[Required work]
• a. In the whisper-web-transcriber page below, rewrite the passage starting at "- 💾 Automatic" and ending at "works on all OS)", substituting "localStorage" for "IndexedDB".
• b. Decide whether each statement agrees with the whisper-web-transcriber page below. Answer yes or no, and quote the words from the page that settle it.
(i) The transcriber needs a server in order to run.
(ii) Models are cached automatically.
(iii) The package can be installed with yarn.

[Extract]
Live Demo 🎙️ | Live Usage on Real Site 🚀
Features
- 🎙️ Real-time audio transcription from microphone
- 🌐 Runs entirely in the browser (no server required)
- 📦 Multiple Whisper model options (tiny, base, quantized versions)
- 💾 Automatic model caching in IndexedDB
- 🔧 Simple, promise-based API
- 📱 Works on all modern browsers with WebAssembly support
- 🌍 Platform-independent (same WASM works on all OS)
Installation
NPM Package
npm install whisper-web-transcriber
Or using yarn:
yarn add whisper-web-transcriber
CDN Usage (Bundled Version)
<script src="https://unpkg.com/whisper-web-transcriber/dist/index.bundled.min.js"></script>
Quick Start
Using NPM Package
import { WhisperTranscriber } from 'whisper-web-transcriber';
const transcriber = new WhisperTranscriber({
modelSize: 'base-en-q5_1',
onTranscription: (text) => {
console.log('Transcribed:', text);
}
});
await transcriber.loadModel();
await transcriber.startRecording();
Using CDN (Bundled Version)

[Extracted entries]
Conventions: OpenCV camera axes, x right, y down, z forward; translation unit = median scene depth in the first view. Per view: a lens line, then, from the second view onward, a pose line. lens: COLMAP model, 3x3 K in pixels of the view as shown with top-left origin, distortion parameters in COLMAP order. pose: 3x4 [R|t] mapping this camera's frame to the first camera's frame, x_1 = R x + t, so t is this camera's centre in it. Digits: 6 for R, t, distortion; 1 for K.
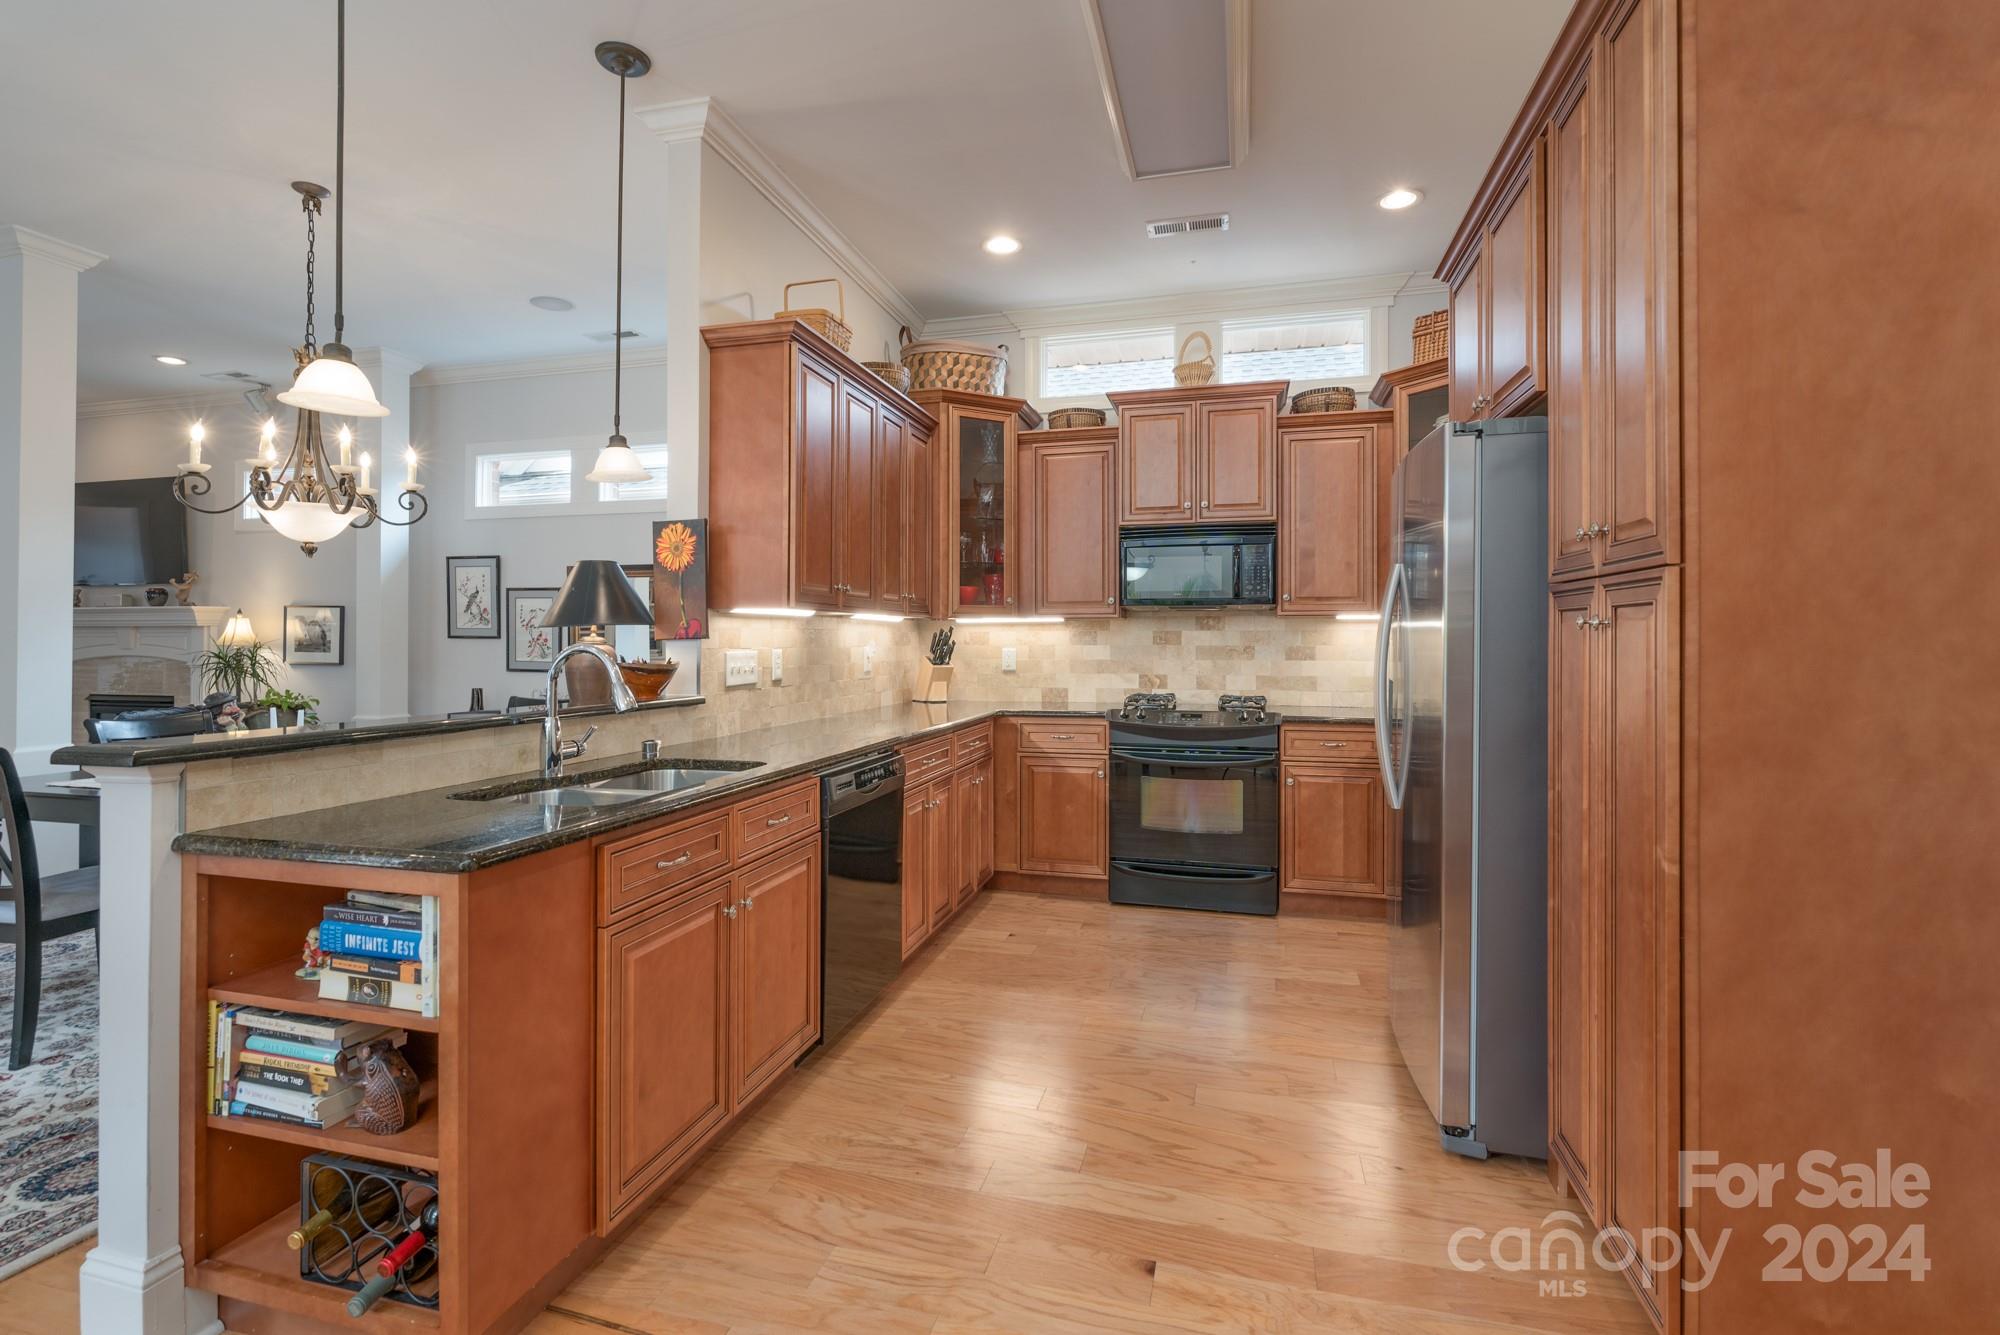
lens RADIAL K [[902.6, 0, 999.9], [0, 902.6, 633.3], [0, 0, 1]] dist [-0.007196, 0.000566]
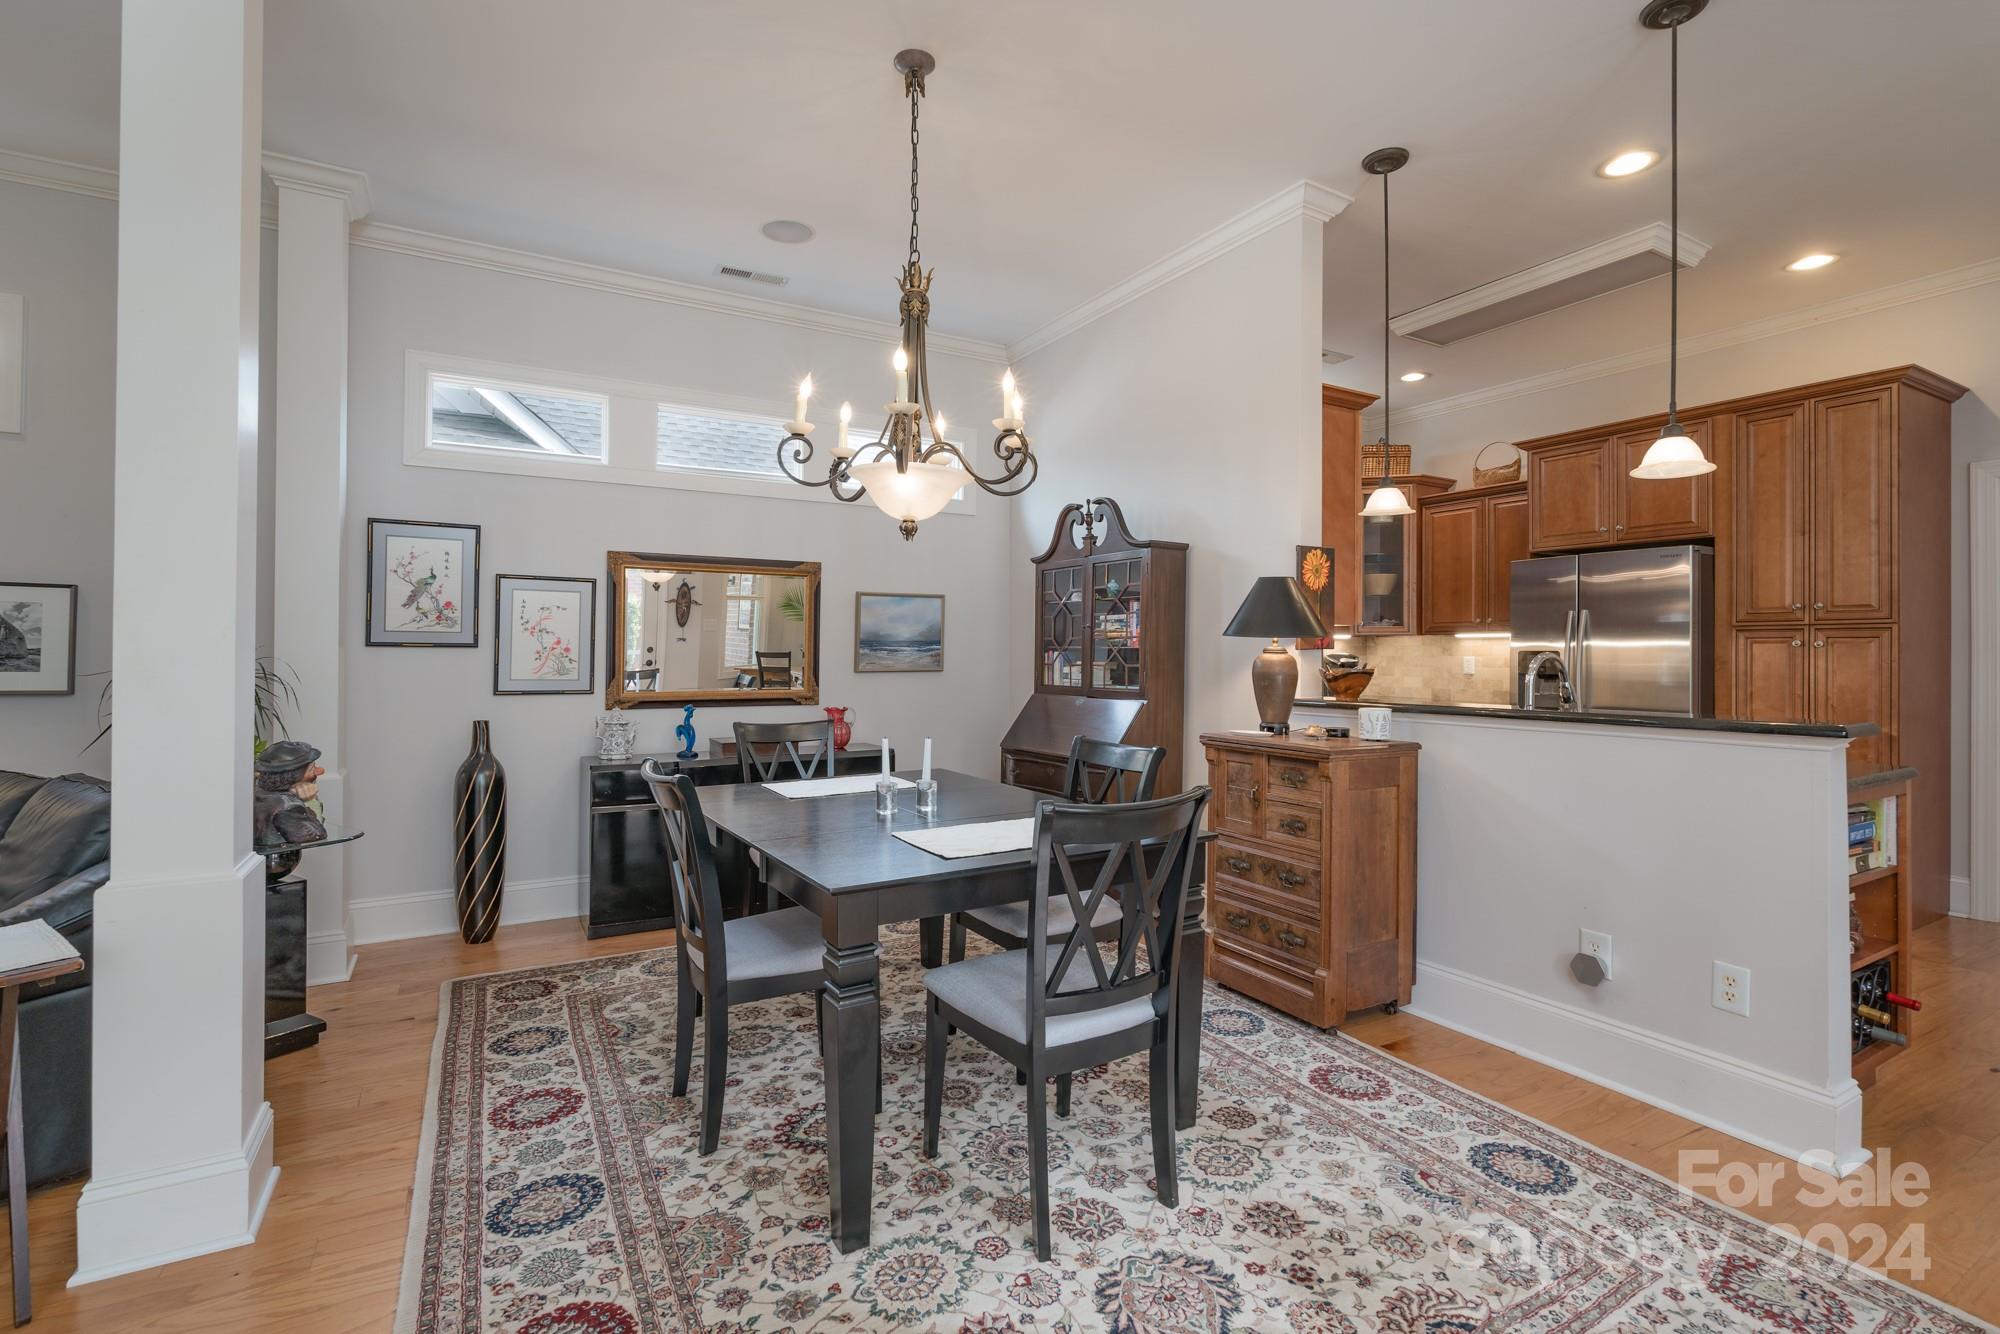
lens RADIAL K [[902.6, 0, 992.9], [0, 902.6, 654.3], [0, 0, 1]] dist [-0.007196, 0.000566]
pose [[0.707350, 0.001310, 0.706862, -0.948444], [-0.006252, 0.999971, 0.004404, 0.007136], [-0.706836, -0.007535, 0.707337, 0.302534]]
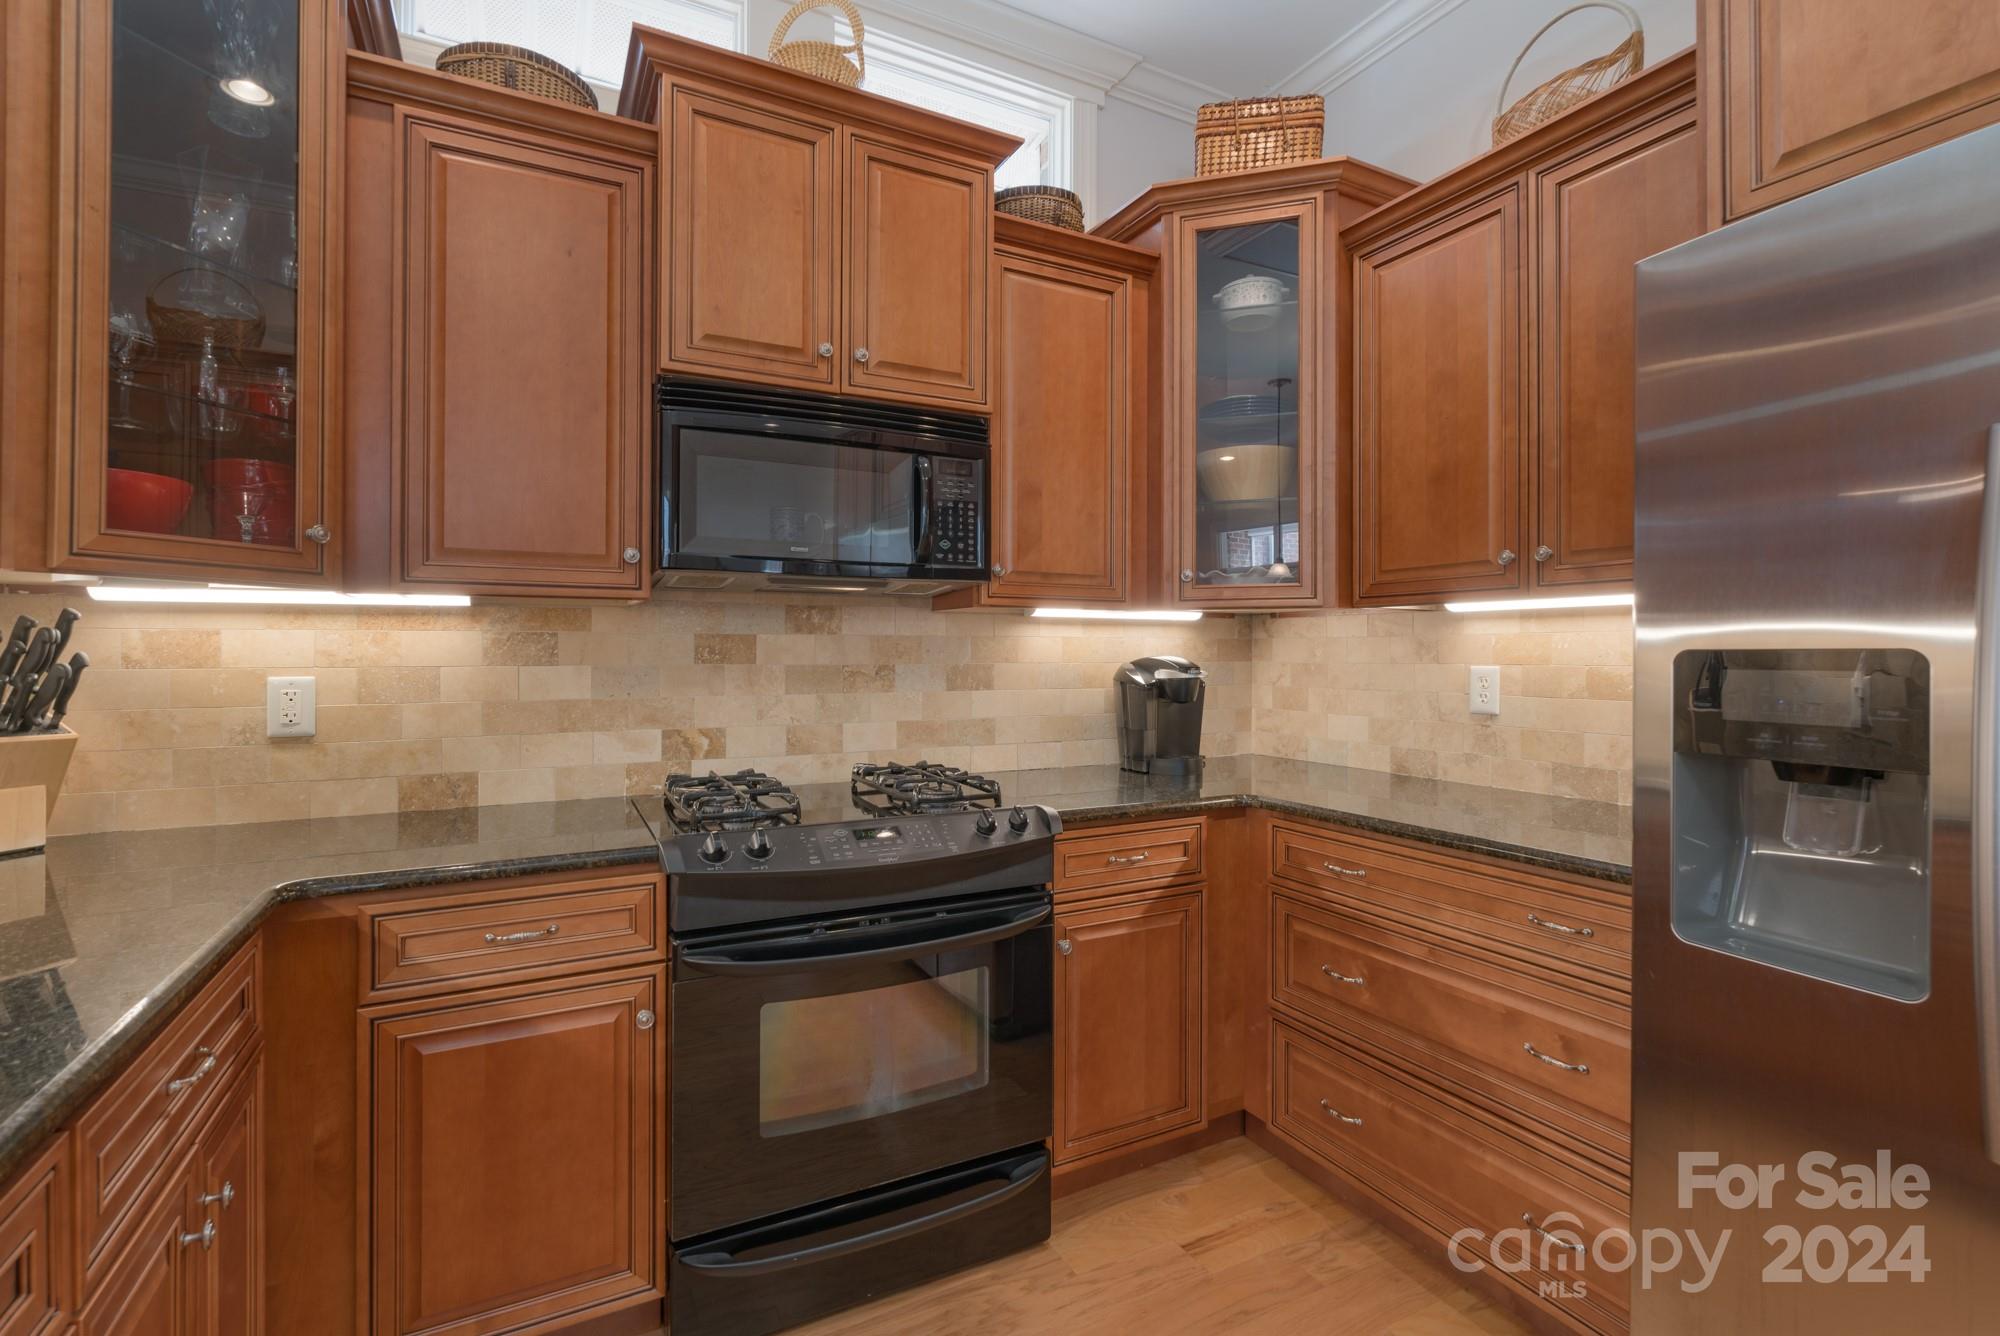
lens RADIAL K [[902.6, 0, 992.2], [0, 902.6, 646.0], [0, 0, 1]] dist [-0.007196, 0.000566]
pose [[0.735970, 0.005151, 0.676994, -0.028887], [-0.005785, 0.999982, -0.001319, 0.003624], [-0.676989, -0.002946, 0.735987, 0.571097]]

[Results]
• a.
- 💾 Automatic model caching in localStorage
- 🔧 Simple, promise-based API
- 📱 Works on all modern browsers with WebAssembly support
- 🌍 Platform-independent (same WASM works on all OS)

• b.
(i) No: "Runs entirely in the browser (no server required)"
(ii) Yes: "Automatic model caching in IndexedDB"
(iii) Yes: "yarn add whisper-web-transcriber"